Logo featuring an apple icon with the text "m4" on a gradient blue background, framed within a white square against a dark setting.

Apple skipped M3 on the new iPad Pro and went straight to M4, debuting an M-series chip on a tablet for the first time and giving it a significant spec bump.

To this point, Apple has only debuted M-series chips on computers like the MacBook Pro or Mac Studio. It also tends to go from one generation to the next predictably, but with the 2024 iPad Pro announced today, that changed. Instead of going from M2 to M3, Apple skipped a generation and announced a brand new chip: M4.

As a recap, M3 was the first Apple Silicon chip to use a 3nm process, which improved on M2 which used a 5nm process. That’s probably why a lot of what Apple points to on M4 is borrowed from M3, like dynamic caching, mesh shading, and hardware-accelerated ray tracing. M3 featured eight CPU cores and 10 GPU cores as well as 25 billion transistors — the M4 features more than 28 billion transistors.

Of note, the baseline M4 is still below the performance of M3 Pro, which isn’t unusual.

Thanks to second-generation 3nm technology, Apple says that the new chip features hardware-accelerated mesh shading and ray-tracing as well as dynamic caching. It also features 120GB/s unified memory bandwidth, a 10-core CPU, and a 10-core GPU. That CPU is up to 50% faster than M2 and the GPU is up to four times faster than an M2. M4 can deliver the same performance as M2 using half the power, too.

Apple again compares the iPad Pro to a nameless top-of-the-line thin and light PC laptop, saying iPad Pro can easily best it in power. The company also says M4 is the only reason the display on the new iPad Pro is as good as it is.

“M4 features an entirely new display engine to enable the precision, color, and brightness of the Ultra Retina XDR display,” Apple says.

Apple points to not only more power in the M4, but far more efficiency.

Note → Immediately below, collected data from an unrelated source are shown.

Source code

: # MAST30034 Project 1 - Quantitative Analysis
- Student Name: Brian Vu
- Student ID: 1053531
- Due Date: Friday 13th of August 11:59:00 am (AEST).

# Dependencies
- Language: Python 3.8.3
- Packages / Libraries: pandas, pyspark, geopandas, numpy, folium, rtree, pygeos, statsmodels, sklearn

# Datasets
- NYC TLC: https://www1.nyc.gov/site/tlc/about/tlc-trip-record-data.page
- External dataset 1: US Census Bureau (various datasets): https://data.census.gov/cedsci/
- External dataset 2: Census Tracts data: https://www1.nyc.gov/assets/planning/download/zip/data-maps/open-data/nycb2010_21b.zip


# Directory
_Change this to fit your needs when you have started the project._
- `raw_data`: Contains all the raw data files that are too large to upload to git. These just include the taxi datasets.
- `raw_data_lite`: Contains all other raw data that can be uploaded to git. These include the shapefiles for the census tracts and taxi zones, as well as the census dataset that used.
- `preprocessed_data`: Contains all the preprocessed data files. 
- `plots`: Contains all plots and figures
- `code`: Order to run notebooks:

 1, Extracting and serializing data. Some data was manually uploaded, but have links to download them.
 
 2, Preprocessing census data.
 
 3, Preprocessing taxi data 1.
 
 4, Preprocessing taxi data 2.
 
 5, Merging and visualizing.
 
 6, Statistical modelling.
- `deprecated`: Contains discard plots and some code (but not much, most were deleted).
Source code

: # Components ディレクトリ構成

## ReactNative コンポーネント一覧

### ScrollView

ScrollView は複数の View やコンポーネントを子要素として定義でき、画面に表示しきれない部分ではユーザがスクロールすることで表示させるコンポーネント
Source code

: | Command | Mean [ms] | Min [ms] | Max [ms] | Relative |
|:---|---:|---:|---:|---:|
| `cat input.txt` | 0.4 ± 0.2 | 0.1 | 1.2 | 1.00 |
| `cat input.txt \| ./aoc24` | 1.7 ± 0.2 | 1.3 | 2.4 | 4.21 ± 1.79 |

“M4 also delivers tremendous gains and industry-leading performance per watt. Compared to M2, M4 can deliver the same performance using just half the power, and compared to the latest PC chip in a thin and light laptop, M4 can deliver the same performance using just a quarter of the power,” Apple claims.

“A new advanced Media Engine includes support for AV1 decode, providing more power-efficient playback of high-resolution video experiences from streaming services.”

The Neural Engine in the M4 also promises to be more powerful than any other similar processor in a desktop PC: it features the ability to do 38 trillion operations per second; Apple says that is 60x faster than its first Neural Engine in the A11 Bionic chip.

Combined with the CPU, GPU, and more memory bandwidth, Apple says this improved Neural Engine allows it to perform AI-enabled tasks significantly faster, such as the ability to easily isolate a subject from its background in 4K video with just a tap with Scene Removal Mask in Final Cut Pro.

“With this advanced level of performance, the Neural Engine in M4 is more powerful than any neural processing unit in any AI PC today,” Apple claims.

The M4 is only available in the iPad Pro at launch, but it is very likely the new chip will find its way into Apple’s line of computers and laptops later this year.